■ DIRECTIVE 1 ■
Reproduce the article on saying no to drugs word for word, from its first line to its last.
■ DIRECTIVE 2 ■
Edit the entries from the line containing "scientific name: Senna roemeriana" through the line containing "genus: Oxalis", replacing "phylum" with "division" and keeping everything else the same. Give only those lines.

■ TEXT SECTION ■
-------

Young People Ask . . .
How Can I Say No to Drugs?
ONE cool summer evening, two young men got together to listen to music. They were cousins and also close friends. “Let’s make a pact,” suggested Joe, the younger of the two. Frank’s curiosity was aroused. “No matter what anyone else does,” Joe continued, “let’s never fool around with drugs.” Frank was delighted at his cousin’s suggestion and expressed his full agreement, saying, “Let’s shake on it!”
It would be nice to report a happy ending to this real-life experience, but, sad to say, there isn’t one. Just five years later, Joe was found dead in his car due to a drug-related accident. And Frank was severely addicted to drugs.
What went wrong? Why would two young men who were so determined to stay free from drugs fail in their endeavor? The answer lies in this urgent warning found in the Bible: “Do not be misled. Bad associations spoil useful habits.” (1 Corinthians 15:33) Both Joe and Frank got in with the wrong crowd. As they associated more and more with those who used drugs, their resistance weakened. They began experimenting with drugs.
Peer Pressure
The Bible’s reference to association can be applied to your peer group, that is, those in your age group with whom you have close fellowship. This peer group will have a very definite influence on you. In what ways? According to one study by the University of Minnesota, “Teenagers most strongly influence each other regarding dress and appearance, choice of leisure-time activities, language, and use of alcohol and drugs.”—Italics ours.

-------

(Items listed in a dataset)

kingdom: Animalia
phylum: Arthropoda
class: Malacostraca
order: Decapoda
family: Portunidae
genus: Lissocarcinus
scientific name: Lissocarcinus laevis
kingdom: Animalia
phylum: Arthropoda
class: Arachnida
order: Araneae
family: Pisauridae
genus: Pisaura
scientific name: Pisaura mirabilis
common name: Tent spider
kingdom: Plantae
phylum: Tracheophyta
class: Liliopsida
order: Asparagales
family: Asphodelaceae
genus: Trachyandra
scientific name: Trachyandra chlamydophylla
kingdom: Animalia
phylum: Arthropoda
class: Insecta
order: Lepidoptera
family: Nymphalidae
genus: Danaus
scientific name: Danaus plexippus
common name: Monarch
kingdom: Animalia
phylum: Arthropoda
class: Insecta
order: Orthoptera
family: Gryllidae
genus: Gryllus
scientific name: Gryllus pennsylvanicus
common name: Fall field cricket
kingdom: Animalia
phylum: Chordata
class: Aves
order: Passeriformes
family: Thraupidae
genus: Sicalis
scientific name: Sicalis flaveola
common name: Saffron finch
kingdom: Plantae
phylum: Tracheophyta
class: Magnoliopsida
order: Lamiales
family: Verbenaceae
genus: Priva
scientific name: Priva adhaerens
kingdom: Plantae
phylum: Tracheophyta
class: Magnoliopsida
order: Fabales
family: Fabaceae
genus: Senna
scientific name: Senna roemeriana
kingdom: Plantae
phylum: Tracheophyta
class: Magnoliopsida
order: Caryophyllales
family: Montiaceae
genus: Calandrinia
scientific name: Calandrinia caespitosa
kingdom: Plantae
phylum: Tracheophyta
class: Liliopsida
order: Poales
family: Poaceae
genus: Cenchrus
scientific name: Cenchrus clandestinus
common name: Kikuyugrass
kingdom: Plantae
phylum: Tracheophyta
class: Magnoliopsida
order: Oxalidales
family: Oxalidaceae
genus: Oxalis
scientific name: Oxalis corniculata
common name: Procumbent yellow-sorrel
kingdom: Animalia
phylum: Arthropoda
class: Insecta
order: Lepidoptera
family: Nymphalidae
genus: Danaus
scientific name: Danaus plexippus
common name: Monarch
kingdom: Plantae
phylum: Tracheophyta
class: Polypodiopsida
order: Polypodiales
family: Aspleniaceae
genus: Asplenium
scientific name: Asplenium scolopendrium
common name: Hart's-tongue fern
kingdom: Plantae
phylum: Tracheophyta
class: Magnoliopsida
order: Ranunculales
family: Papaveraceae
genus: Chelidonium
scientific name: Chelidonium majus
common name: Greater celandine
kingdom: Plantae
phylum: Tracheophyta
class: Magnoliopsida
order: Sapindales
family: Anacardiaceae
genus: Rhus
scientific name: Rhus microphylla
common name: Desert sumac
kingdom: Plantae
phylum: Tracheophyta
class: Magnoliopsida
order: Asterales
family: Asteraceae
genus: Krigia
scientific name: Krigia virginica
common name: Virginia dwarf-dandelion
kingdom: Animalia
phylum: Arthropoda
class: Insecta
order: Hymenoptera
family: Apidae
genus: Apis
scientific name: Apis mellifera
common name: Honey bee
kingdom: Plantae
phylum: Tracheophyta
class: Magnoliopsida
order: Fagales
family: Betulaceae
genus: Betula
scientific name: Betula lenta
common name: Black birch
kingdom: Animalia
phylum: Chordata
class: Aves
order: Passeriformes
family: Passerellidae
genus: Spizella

-------

■ REPLY 1 ■
Young People Ask . . .
How Can I Say No to Drugs?
ONE cool summer evening, two young men got together to listen to music. They were cousins and also close friends. “Let’s make a pact,” suggested Joe, the younger of the two. Frank’s curiosity was aroused. “No matter what anyone else does,” Joe continued, “let’s never fool around with drugs.” Frank was delighted at his cousin’s suggestion and expressed his full agreement, saying, “Let’s shake on it!”
It would be nice to report a happy ending to this real-life experience, but, sad to say, there isn’t one. Just five years later, Joe was found dead in his car due to a drug-related accident. And Frank was severely addicted to drugs.
What went wrong? Why would two young men who were so determined to stay free from drugs fail in their endeavor? The answer lies in this urgent warning found in the Bible: “Do not be misled. Bad associations spoil useful habits.” (1 Corinthians 15:33) Both Joe and Frank got in with the wrong crowd. As they associated more and more with those who used drugs, their resistance weakened. They began experimenting with drugs.
Peer Pressure
The Bible’s reference to association can be applied to your peer group, that is, those in your age group with whom you have close fellowship. This peer group will have a very definite influence on you. In what ways? According to one study by the University of Minnesota, “Teenagers most strongly influence each other regarding dress and appearance, choice of leisure-time activities, language, and use of alcohol and drugs.”—Italics ours.

■ REPLY 2 ■
scientific name: Senna roemeriana
kingdom: Plantae
division: Tracheophyta
class: Magnoliopsida
order: Caryophyllales
family: Montiaceae
genus: Calandrinia
scientific name: Calandrinia caespitosa
kingdom: Plantae
division: Tracheophyta
class: Liliopsida
order: Poales
family: Poaceae
genus: Cenchrus
scientific name: Cenchrus clandestinus
common name: Kikuyugrass
kingdom: Plantae
division: Tracheophyta
class: Magnoliopsida
order: Oxalidales
family: Oxalidaceae
genus: Oxalis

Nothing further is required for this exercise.